VII. Sur les frais non compris dans les dépens
Conformément aux dispositions de l'article 700 du code de procédure civile, la société Conforama Développement, qui succombe en appel, sera condamnée à verser à M. [A] la somme de 4 000 euros au titre des frais exposés par l'appelant qui ne sont pas compris dans les dépens.

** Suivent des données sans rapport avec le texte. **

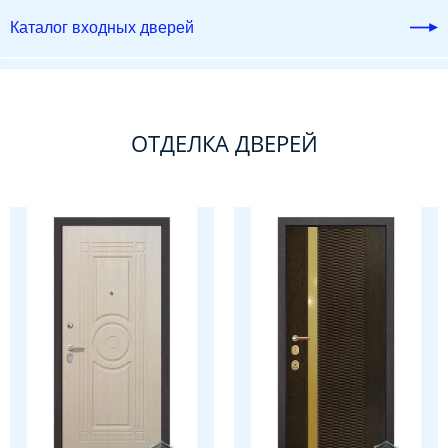
Каталог входных дверей
ОТДЕЛКА ДВЕРЕЙ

Sur le fondement de ce texte, M. [A], qui succombe en toutes ses demandes à l'égard de la société Conforama France, sera condamné à verser à cette dernière, la somme de 1 000 euros.
PAR CES MOTIFS
La Cour,
CONFIRME le jugement entrepris, en ce qu'il a :
- Déclaré nulle la convention de forfait liant M. [A] à la société Conforama Développement,
- Débouté M. [A] de ses demandes en dommages et intérêts pour exécution déloyale du contrat de travail et pour préjudice moral distinct,
INFIRME le jugement entrepris pour le surplus,
Statuant à nouveau,
DIT que la convention de forfait en jours sur l'année ayant lié M. [A] à la société Conforama France est privée d'effet,
CONDAMNE la société Conforama Développement à verser à M. [A] les sommes de :
- 1 997,70 euros au titre du rappel de salaire sur la période du 9 au 23 mars 2015, outre 199 euros au titre des congés payés afférents,
- 53 451,73 euros au titre de rappel de rémunération d'heures supplémentaires accomplies de 2012 jusqu'à la rupture du contrat de travail, outre 5 345,17 euros au titre des congés payés afférents,
- 3 187,08 euros au titre des repos compensateurs non pris en 2013,outre 318,70 euros au titre des congés payés afférents,
- 8 369,91 euros au titre des repos compensateurs non pris en 2014, outre 836, 99 euros au titre des congés payés afférents
- 3 966,76 euros au titre du rappel de prime de fin d'année (PFA) de 2012 à 2014, outre 396,67 euros au titre des congés payés afférents,
- 9 637,96 euros au titre de rappel de prime variable annuelle (PVA) outre 963,79 euros au titre des congés payés afférents,
CONDAMNE la société Conforama Développement à remettre à M. [A] un bulletin de paie récapitulatif dans un délai de quatre mois à compter de la signification du présent arrêt,
DIT que le licenciement de M. [A] par la société Conforama Développement est sans cause réelle et sérieuse,
CONDAMNE, en conséquence, la société Conforama Développement à verser à M. [A] la somme de 90 000 euros à titre de dommages et intérêts pour licenciement sans cause réelle et sérieuse,
CONDAMNE la société Conforama Développement à rembourser à Pôle Emploi les indemnités de chômage versées à M. [A] depuis le licenciement, à hauteur de trois mois d'indemnités,
Y ajoutant,
CONDAMNE la société Conforama Développement à verser à M. [A] la somme de 4 000 euros en application de l'article 700 du code de procédure civile,
CONDAMNE M. [A] à verser à la société Conforama France la somme de 1 000 euros en application de l'article 700 du code de procédure civile,
CONDAMNE la société Conforama Développement aux dépens de première instance et d'appel.